Economic growth has spread throughout the planet over the last two hundred years with unprecedented speed, leading to improvements in many well-being indicators, albeit at variable rates (van Zanden et al., 2014[1]). However, economic growth does not necessarily improve the well-being of all people within a country at the same rate, and some may miss the tide altogether. This can be the case when economic inequality within a country rises with, for example, low incomes stagnating and top incomes increasing.
This chapter focuses on the evolution of extreme poverty during the period 1820-2018.2 Only a handful of attempts have been made to estimate global extreme poverty in the short and medium run (Bhalla, 2002[2]; Bourguignon and Morrisson, 2002[3]; Sala-i-Martin, 2006[4]; Chen and Ravallion, 2010[5]; Ferreira et al., 2015[6]), and even fewer in the long run (Bourguignon and Morrisson, 2002[3]; Van Zanden et al., 2011[7]).

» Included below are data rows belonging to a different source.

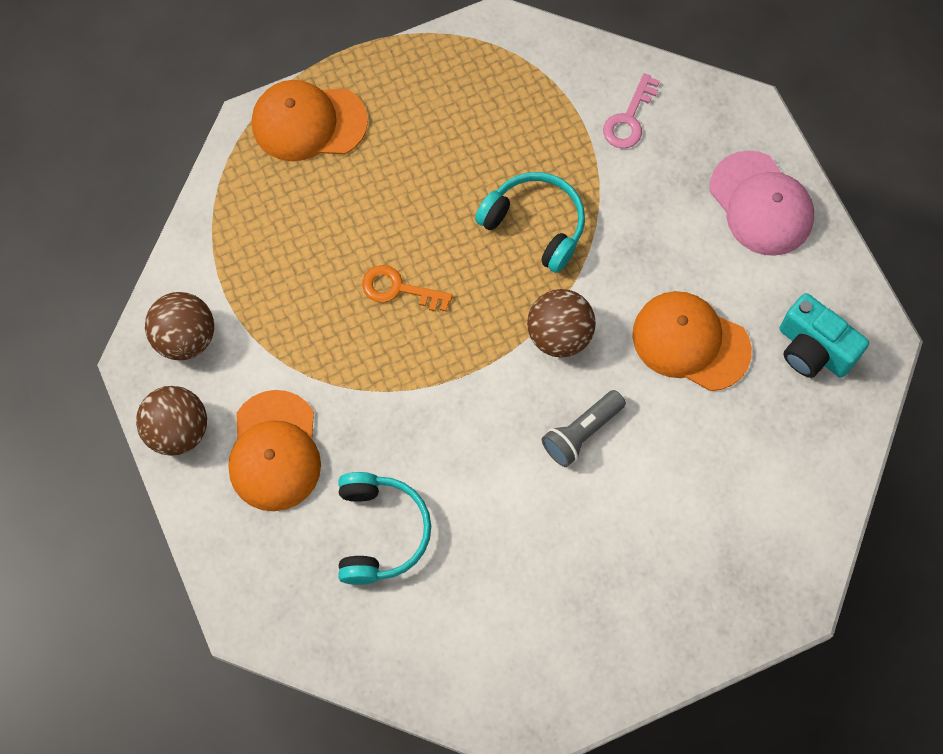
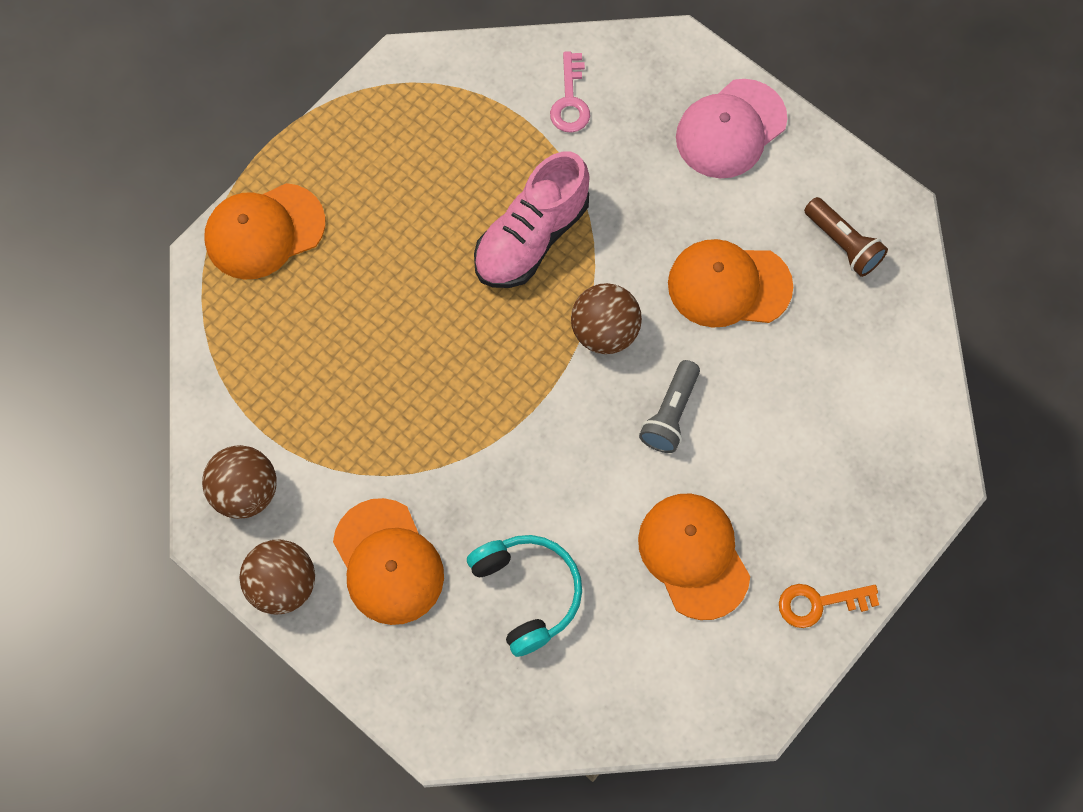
camera: 25 degrees left, 0 degrees up
orange key [362,265,453,311] -> orange key moved to [779,584,879,628]
turquoise headphones [475,172,585,273] -> pink shoe [474,152,590,288]
pink cap [710,151,814,256] -> pink cap turned 105 degrees clockwise [676,79,787,178]
turquoise camera [780,293,869,378] -> brown flashlight [804,197,888,277]
none -> orange cap [638,493,750,620]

All these approaches rely on a single value of the poverty line for all countries and for all years, an approach that many scholars find insufficient (Deaton, 2001[8]; Srinivasan, 2009[9]; Reddy and Pogge, 2010[10]; Atkinson, 2016[11]; Allen, 2017[12]).
The goal of this chapter is to provide global, regional and country estimates of a specific measure of extreme poverty for (almost) all present-day countries of the world as if they were sovereign in 1820. The first step in this exercise is to choose a definition of poverty. This chapter relies on the cost of basic needs (CBN) approach used by Allen (2017[12]). In this approach, poverty lines are calculated for every year and country separately, rather than using a single global line. The second step is to gather the necessary data to operationalise this approach, alongside imputation methods in cases where not all the necessary data are available. The third step is to devise a method for aggregating countries’ poverty estimates on a global scale to account for countries that lack some of the relevant data.